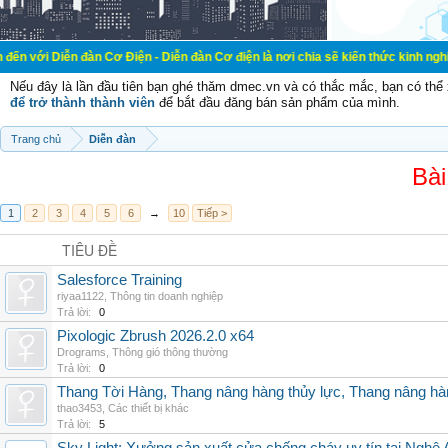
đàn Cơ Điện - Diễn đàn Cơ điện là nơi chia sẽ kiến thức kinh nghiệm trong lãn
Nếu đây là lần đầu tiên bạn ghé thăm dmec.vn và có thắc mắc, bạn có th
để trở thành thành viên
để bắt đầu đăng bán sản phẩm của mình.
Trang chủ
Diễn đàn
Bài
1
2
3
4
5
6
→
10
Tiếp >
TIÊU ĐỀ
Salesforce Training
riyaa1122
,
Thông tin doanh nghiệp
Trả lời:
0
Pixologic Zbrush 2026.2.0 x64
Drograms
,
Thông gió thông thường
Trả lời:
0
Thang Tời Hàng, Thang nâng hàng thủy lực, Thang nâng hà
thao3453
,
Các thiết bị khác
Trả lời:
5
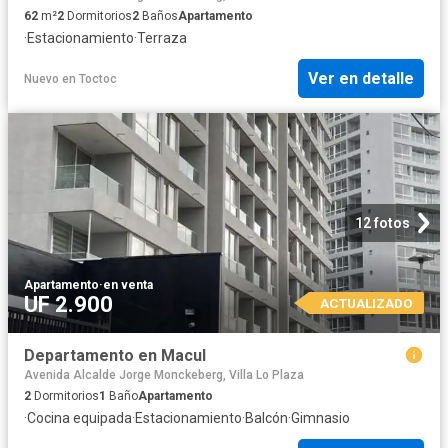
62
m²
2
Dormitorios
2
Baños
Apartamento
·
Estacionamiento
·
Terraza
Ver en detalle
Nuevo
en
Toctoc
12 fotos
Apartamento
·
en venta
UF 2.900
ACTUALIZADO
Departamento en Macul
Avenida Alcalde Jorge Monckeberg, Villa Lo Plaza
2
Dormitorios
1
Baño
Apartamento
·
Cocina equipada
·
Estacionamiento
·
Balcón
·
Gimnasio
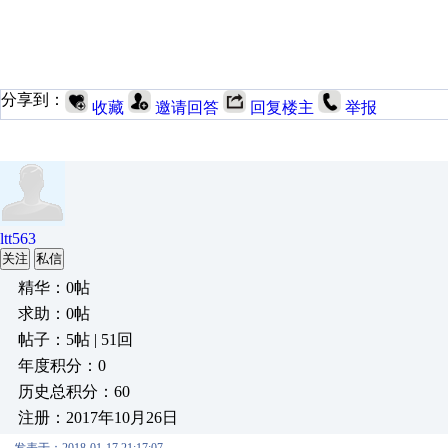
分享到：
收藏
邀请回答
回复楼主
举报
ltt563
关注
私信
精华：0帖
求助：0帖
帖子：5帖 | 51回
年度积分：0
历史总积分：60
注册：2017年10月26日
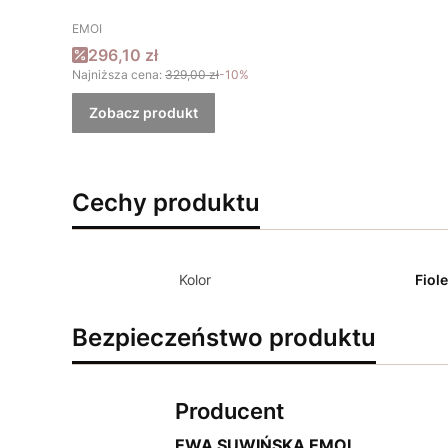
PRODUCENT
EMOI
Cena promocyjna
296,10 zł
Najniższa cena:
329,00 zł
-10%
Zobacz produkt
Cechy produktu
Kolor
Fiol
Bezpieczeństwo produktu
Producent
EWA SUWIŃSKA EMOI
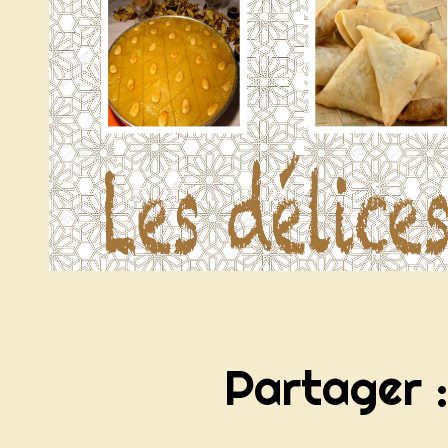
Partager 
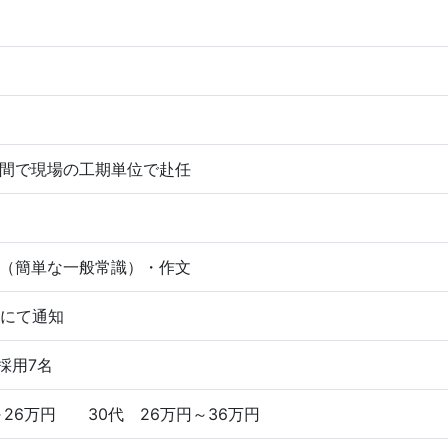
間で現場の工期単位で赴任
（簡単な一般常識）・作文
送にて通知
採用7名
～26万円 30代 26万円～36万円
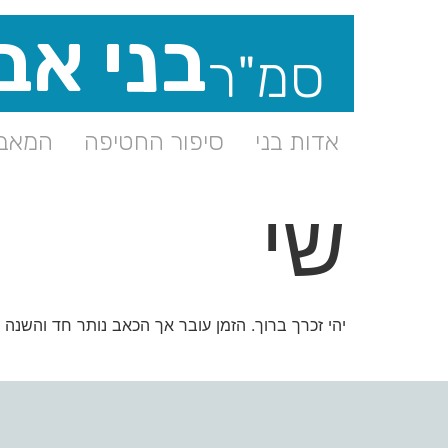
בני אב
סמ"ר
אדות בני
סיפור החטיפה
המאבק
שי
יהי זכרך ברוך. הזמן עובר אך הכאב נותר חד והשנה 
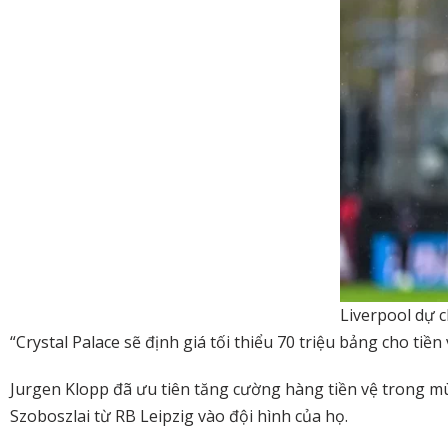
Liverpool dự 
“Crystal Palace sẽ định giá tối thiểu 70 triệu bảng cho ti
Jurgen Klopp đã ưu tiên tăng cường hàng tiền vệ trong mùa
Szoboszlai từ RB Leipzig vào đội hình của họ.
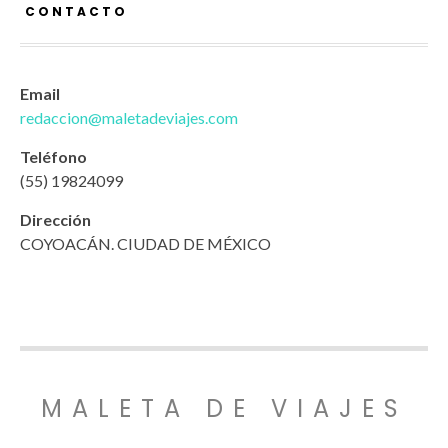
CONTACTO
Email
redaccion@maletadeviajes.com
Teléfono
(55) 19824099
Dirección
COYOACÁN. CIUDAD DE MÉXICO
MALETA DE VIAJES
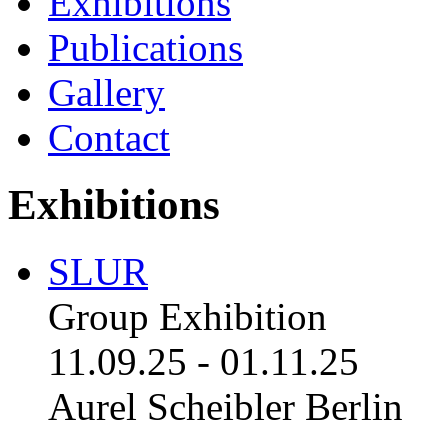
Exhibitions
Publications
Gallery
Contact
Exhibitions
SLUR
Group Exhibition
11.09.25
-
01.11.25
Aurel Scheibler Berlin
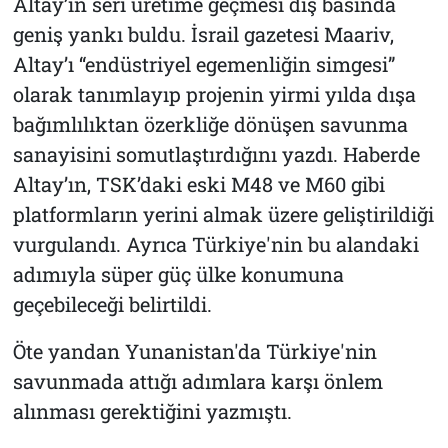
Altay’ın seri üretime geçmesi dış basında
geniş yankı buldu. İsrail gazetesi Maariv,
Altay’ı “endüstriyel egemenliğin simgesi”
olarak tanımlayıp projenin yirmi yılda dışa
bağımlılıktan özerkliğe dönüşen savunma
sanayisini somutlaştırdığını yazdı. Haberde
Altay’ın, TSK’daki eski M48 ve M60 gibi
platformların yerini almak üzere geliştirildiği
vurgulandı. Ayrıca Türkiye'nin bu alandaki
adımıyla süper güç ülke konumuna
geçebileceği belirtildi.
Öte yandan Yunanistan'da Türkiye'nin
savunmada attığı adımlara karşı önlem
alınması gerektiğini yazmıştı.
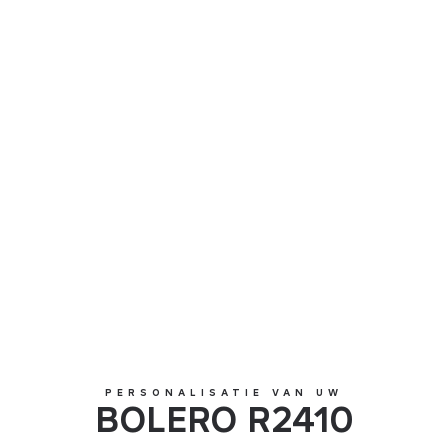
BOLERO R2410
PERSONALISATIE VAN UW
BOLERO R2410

What is needed
Copy out, from the data above, each line where the string "Altay" is present.

Written solution
Altay’ın seri üretime geçmesi dış basında
Altay’ı “endüstriyel egemenliğin simgesi”
Altay’ın, TSK’daki eski M48 ve M60 gibi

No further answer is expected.